Flight MH370 Update: Officials Plan Next Phase Of Deep-Sea Sonar Search For Missing Plane
Authorities working to locate the missing Malaysia Airlines Flight MH370 may extend the search area beyond the current zone in a remote part of the southern Indian Ocean. The move comes even as officials from Australia, Malaysia and China decided last month to suspend the search for the Boeing 777-200 if no credible clues are found in the current search area.
Greg Hood, the new head of the Australian Transport Safety Bureau (ATSB), said this week that authorities were planning the next phase of the deep-sea sonar search for MH370 in case the current area turns up nothing. The search of a 46,000-square-mile area is due to end in the coming months. While authorities have already spent $160 million for locating the missing plane, Hood reportedly said that more funding commitment was required if the search is to be expanded.
“If it is not in the area which we defined, it’s going to be somewhere else in the near vicinity,” he reportedly said.
Authorities reportedly said that the analysis of a wing fragment known as a flaperon found on Reunion Island off the African coast in July last year will most likely help narrow a possible next search area outside the current boundary.
Australia's Commonwealth Scientific and Industrial Research Organization's oceanography department in the island state of Tasmania will receive six replicas of the flaperon to determine whether it is the wind or the currents that affect how they drift, Hood said.
The flaperon was the first piece of wreckage to be recovered from the missing jet, which went missing on March 8, 2014, with 239 people on board while on its way from Kuala Lumpur to Beijing. Following this, several debris pieces have emerged that authorities believe most "likely" belong to the missing jet.
Peter Foley, the ATSB’s director of Flight MH370 search operations since the outset, told the Associated Press that he hoped the enhanced drift modeling would narrow the next search area to 340 miles.
“Even the best drift analysis is not going to narrow it down to x-marks-the-spot,” he said.
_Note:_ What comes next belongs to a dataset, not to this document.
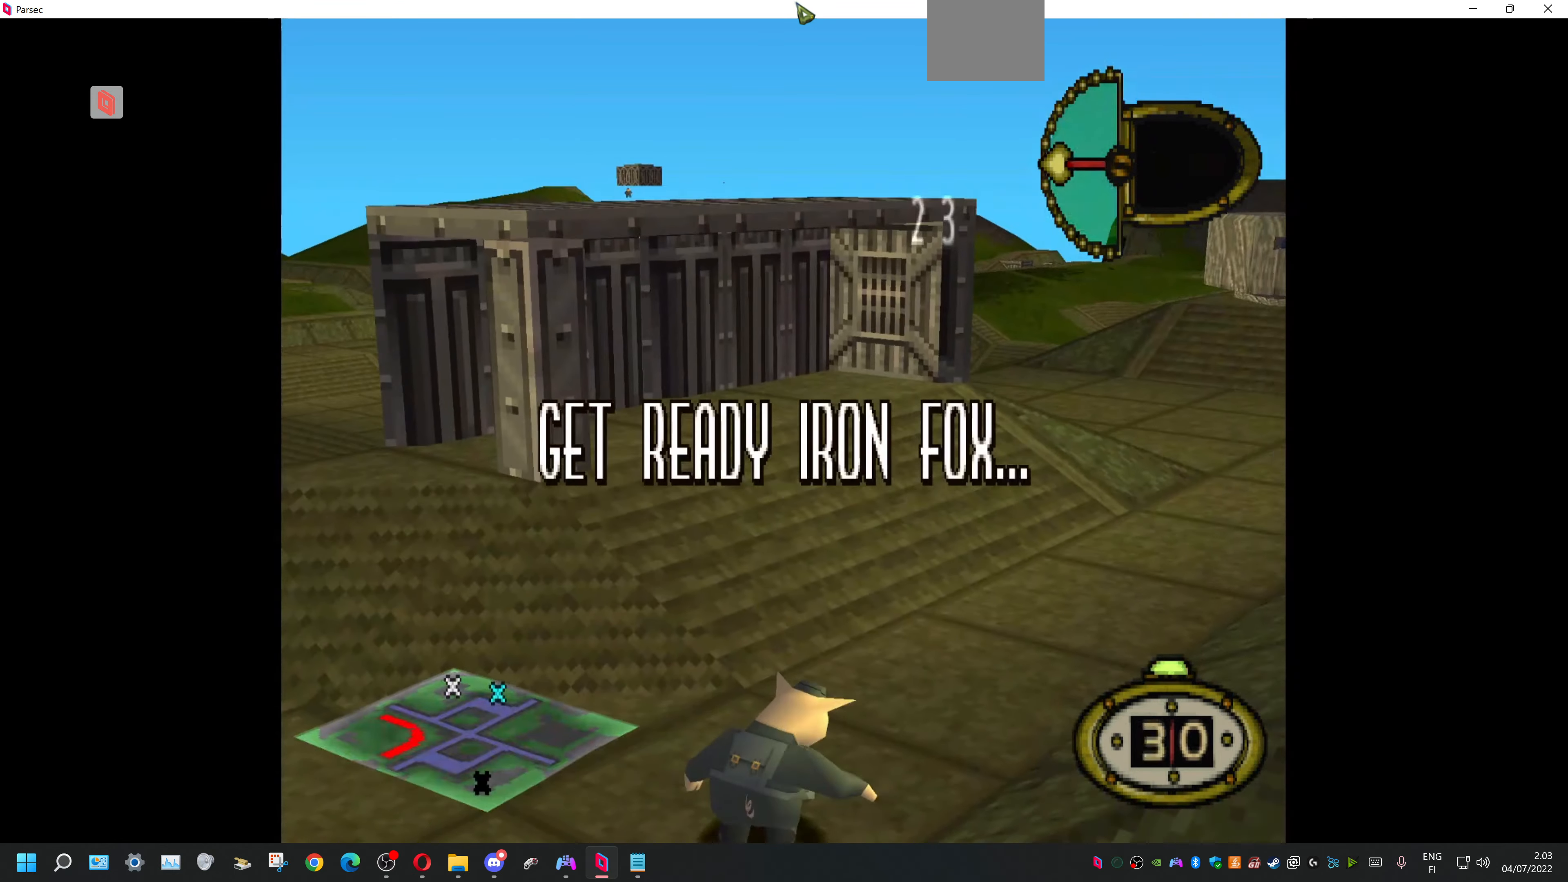
Gameplay with a controller (PlayStation layout); each line is a JSON object with the inputs held at the frame after it. "events" lists button and stick changes between this image and that frame as [ms after this image, input, new state], when the widget could be followed in between. Not read: left_stick right_stick.
{"buttons": ["DPAD_UP", "DPAD_RIGHT"], "events": [[400, "DPAD_UP", "down"], [467, "DPAD_RIGHT", "down"]]}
Over the last few weeks, theories have surfaced that say Zaharie Ahmad Shah, captain of the missing plane, “deliberately flew the plane into the Indian Ocean.” However, Malaysian authorities refuted the claims saying that "he (Zaharie) had simulated the flight path, but it is one of thousands of simulations to many parts of the world. We cannot, just based on this, confirm he did it.”
Recent analysis of the final satellite signals also suggest the plane was descending at a rate of between 12,000 feet and 20,000 feet a minute before it crashed.
“The rate of descent combined with the position of the flap if it’s found that it is not deployed will almost certainly rule out either a controlled ditch or glide,” Foley said. “If it’s not in a deployed state, it validates, if you like, where we’ve been looking.”